The UN Special Rapporteur on the situation of human rights in the Islamic Republic of Iran, Ahmed Shaheed, submitted a report to the UN Human Rights Council this week in which he wrote:

‘[T]he Special Rapporteur is troubled by reports of the widespread application of the death penalty for crimes that do not meet the international standard for most serious crimes. According to various sources, including Amnesty International, a majority of those executed in 2010 had been convicted of drug-related offences. The Human Rights Committee and the Special Rapporteur on extrajudicial, summary or arbitrary executions have stated that drug offences do not constitute a “most serious crime” for which the death penalty is permissible under international law (see A/HRC/4/20, para. 51). Capital punishment was also applied to cases regarding Mohareb or “enmity against God”, rape, murder, immoral acts or acts against chastity and kidnapping.

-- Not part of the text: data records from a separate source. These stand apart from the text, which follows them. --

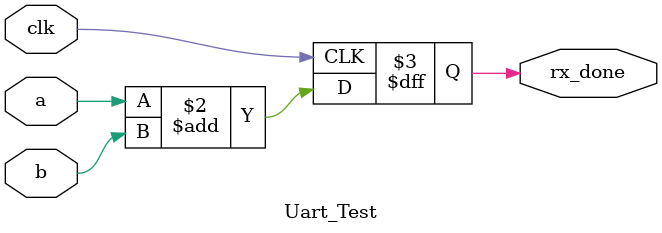
<source format=v>
`timescale 1ns / 1ps


module Uart_Test(
    input wire clk,
    input wire a,
    input wire b,
    output reg rx_done
    );
    
    always@(posedge clk)begin
        rx_done <= a + b;
    end 
          
endmodule

</source>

More than 200 officially announced executions have taken place in 2011. At least 83 persons, including 3 political prisoners, are known to have been executed in January 2011 alone. It was also noted that 4 per cent of the executions announced by the official Iranian media stipulated no charges. At least one person has been sentenced for apostasy in 2011, and more than 100 officially announced executions in the Islamic Republic of Iran in 2011 were reportedly for drug-related crimes.

‘Furthermore, authorities reportedly conducted more than 300 secret executions at Vakilabad prison in 2010. Vakilabad officials, in violation of Iranian law, allegedly carried out the executions without the knowledge or presence of the inmates’ lawyers or families and without prior notification to those executed. It has also been reported that at least 146 secret executions have taken place to date in 2011.’

Iran faced similar criticism at the Human Rights Committee this week. According to an account by the International Campaign for Human Rights in Iran:

‘Christine Chanet, a Committee member from France, denounced mass executions for drug-related crimes, saying such crimes did not warrant the death penalty under international law. “It is not up to states to define what are the most serious crimes,” she said, stressing that certain sexual conduct and apostasy are capital crimes in Iran. She complained that the delegation had ignored questions about the execution of minors and about which crimes carried death sentences. Deputy of the Iran’s Human Rights High Council, Khosro Hakeeme, admitted “70% of executions in Iran are for narcotics violations” but ignored concerns that people could be executed for their sexual conduct or religious belief.’